Samsung's latest Galaxy S6 smartphones helped the company gain market share since their April debut, becoming the third best-selling phone in the U.S.
Android smartphones gained 2.9 percentage points of market share in the United States
in the three months ending May 31, helping Android-powered devices grab 64.9 percent of the U.S. market so far this year, according to the latest figures from research firm Kantar Worldpanel Com Tech.
At the same time, Android market share fell in Europe by 2.9 percentage points compared with the same period one year ago, where it is not showing the improvement being seen in the U.S., according to Kantar's research, which was released on June 30. Europe's five largest markets are Great Britain, Germany, France, Italy and Spain.
The upswing in U.S. Android sales comes since Samsung's release of its latest Galaxy S6 and Galaxy S6 Edge smartphones, which were aimed to take on the latest Apple iPhone 6 and iPhone 6 Plus smartphones that have been reaping huge sales since their introduction in September 2014.
"The first full month of sales of the Galaxy S6 allowed Samsung to regain the market lead in the U.S. and grow its share of Android sales from 52 percent in the three months ending in April to 55 percent for the three months ending in May," Carolina Milanesi, chief of research at Kantar Worldpanel, said in a statement. "Samsung's share of the U.S. smartphone market grew period-over-period, as the Galaxy S6 became the third best-selling smartphone in the U.S., after the iPhone 6 and the Galaxy S5."
In addition, the latest figures show that Samsung's year-over-year performance also improved, according to Milanesi, with the company's U.S. market share now down by 0.5 percentage points compared with a 1.6 percentage point drop in the three months ending in April.
The rise in Android market share was also helped along by sales of phones by LG, wrote Milanesi, while "the momentum of iOS slowed as share declined, both period-over-period and year-over-year." LG showed an Android phone market share increase that was almost double its share of the U.S. smartphone market since 2014, she wrote.
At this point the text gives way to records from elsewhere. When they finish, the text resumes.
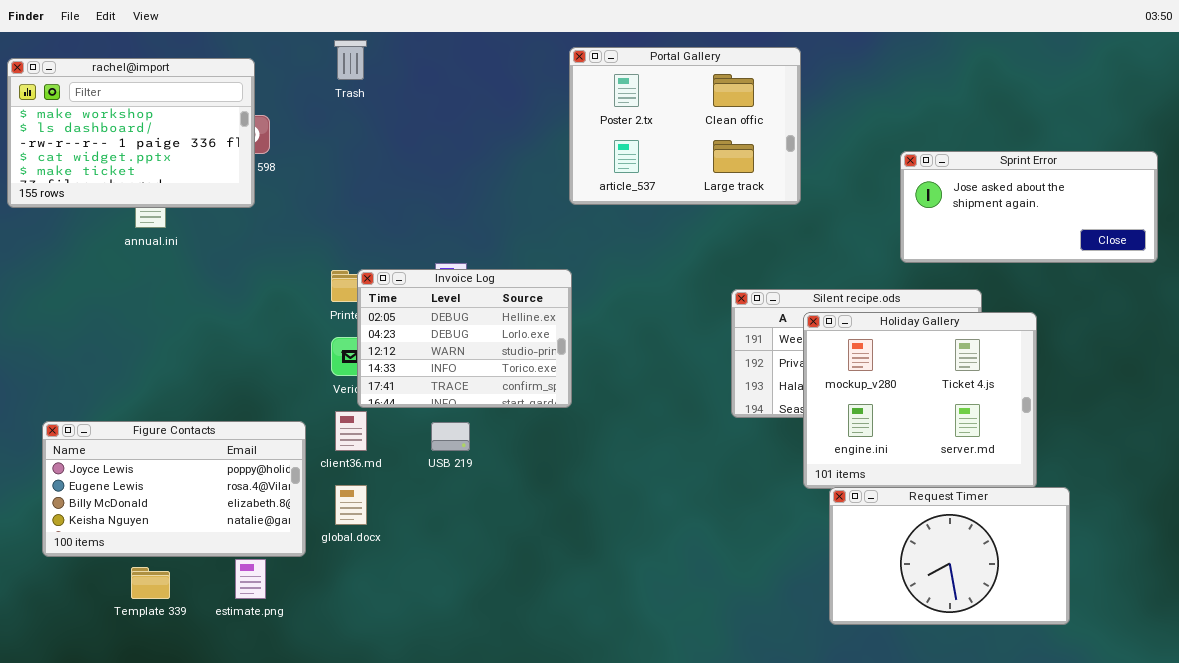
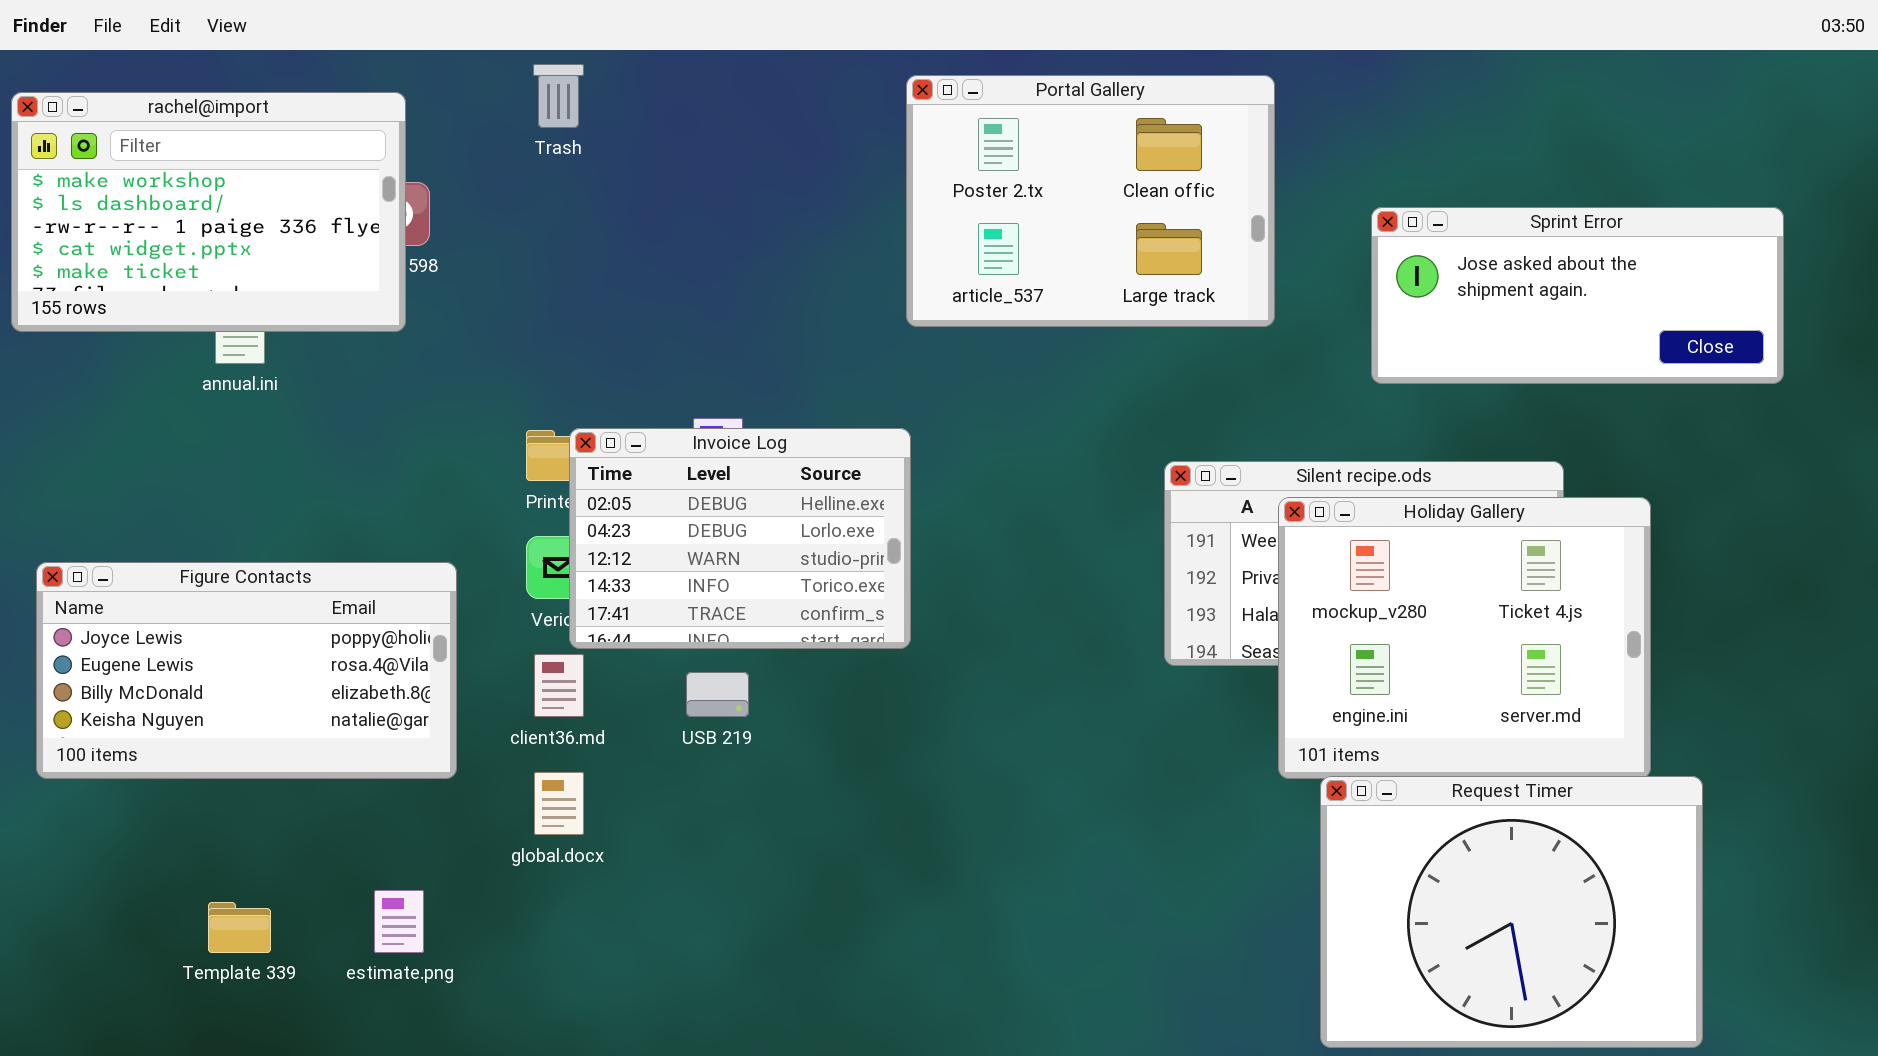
Sprint Error: [900,151,1158,263] -> [1371,207,1784,384], moved
Figure Contacts: [42,421,306,557] -> [36,562,457,779], moved
Request Timer: [829,487,1070,625] -> [1320,776,1703,1048], resized

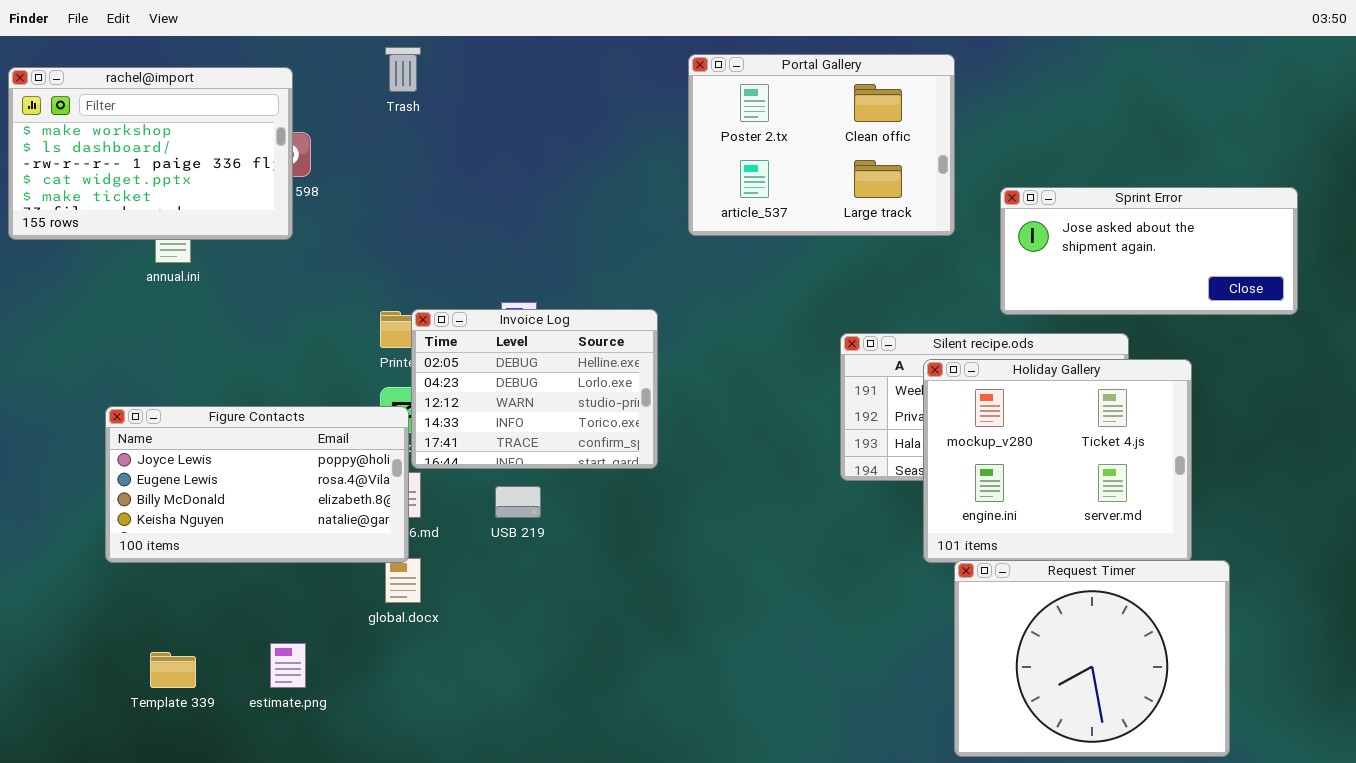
Portal Gallery: [906,75,1275,327] -> [688,54,955,236], moved
Sprint Error: [1371,207,1784,384] -> [1000,187,1298,315], moved
Figure Contacts: [36,562,457,779] -> [105,406,409,563], moved

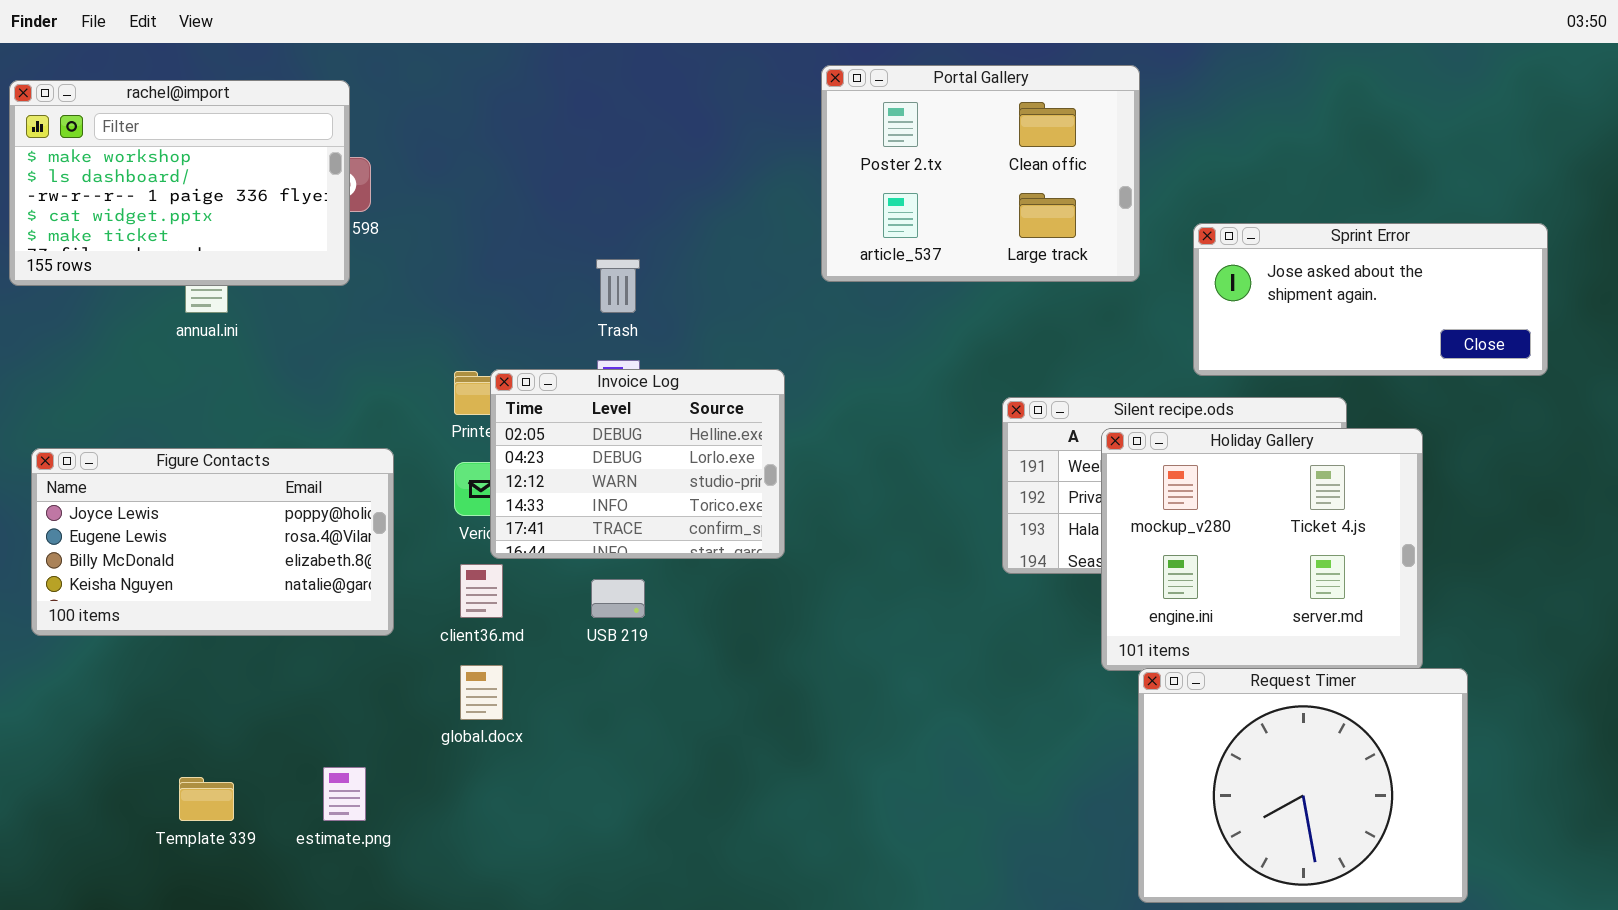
Trash: [385,47,421,92] -> [596,259,640,313], moved
Figure Contacts: [105,406,409,563] -> [31,448,394,636], moved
"Other tier-one Android players, such as HTC and Motorola, had a more difficult period, with their share decreasing both year-over-year and period-over-period, raising hopes for competitors—such as Huawei and Sony, who have yet to wow U.S. consumers—that share could be up for grabs," wrote Milanesi.
Meanwhile, in Europe demand for the latest iPhone 6 models remained strong, according to Kantar's research.
"Britain remains the iOS stronghold, forcing Android vendors to rely more on winning customers from Apple than from other Android players," Dominic Sunnebo, business unit director at Kantar Worldpanel ComTech Europe, said in a statement. "In the three months ending in May, only 5 percent of new Android buyers came from Apple, compared to 11 percent for the same period in 2014."
The Samsung Galaxy S6 and S6 Edge smartphones went on sale in 20 countries, including in the United States, on April 10 to help the company battle against Apple's iPhone 6 and iPhone 6 Plus handsets. The Galaxy S6 Edge is a flashier model that features a bright display that wraps around both sides of the handset. Both S6 models include an all-metal chassis; a 5.1-inch, quad HD Super AMOLED display; and strong Corning Gorilla Glass 4 on both the front display and rear panel of the phones. Both new Galaxy S6 models also include Samsung's latest 14nm technology, 64-bit Exynos 7 processors, which have eight cores and use less power while providing higher performance.
Growing sales of the latest Galaxy phones is very important for Samsung, which continues to battle its way out of a slump caused by cheap smartphones from China and the release of the new and improved iPhone 6 models from Apple. Samsung has been losing market share and revenue to its rivals and is already in the midst of plans to pare back its model line and cut production costs to better compete, according to earlier eWEEK
In late April, Samsung reported a $4.63 billion net profit for the first quarter of 2015, which is down 39 percent from the same quarter one year ago when the company had a $7.04 billion net profit. For the South Korean smartphone and electronics maker, it's been a disappointing trend downward that's been repeated often over the last several years. Revenue was also down for Samsung in Q1 at $43.8 billion, compared with $49.9 billion for the same quarter one year ago.
Samsung's Q1 figures do not yet include sales of the new Galaxy S6 phones, which will be reflected in the second-quarter earnings report.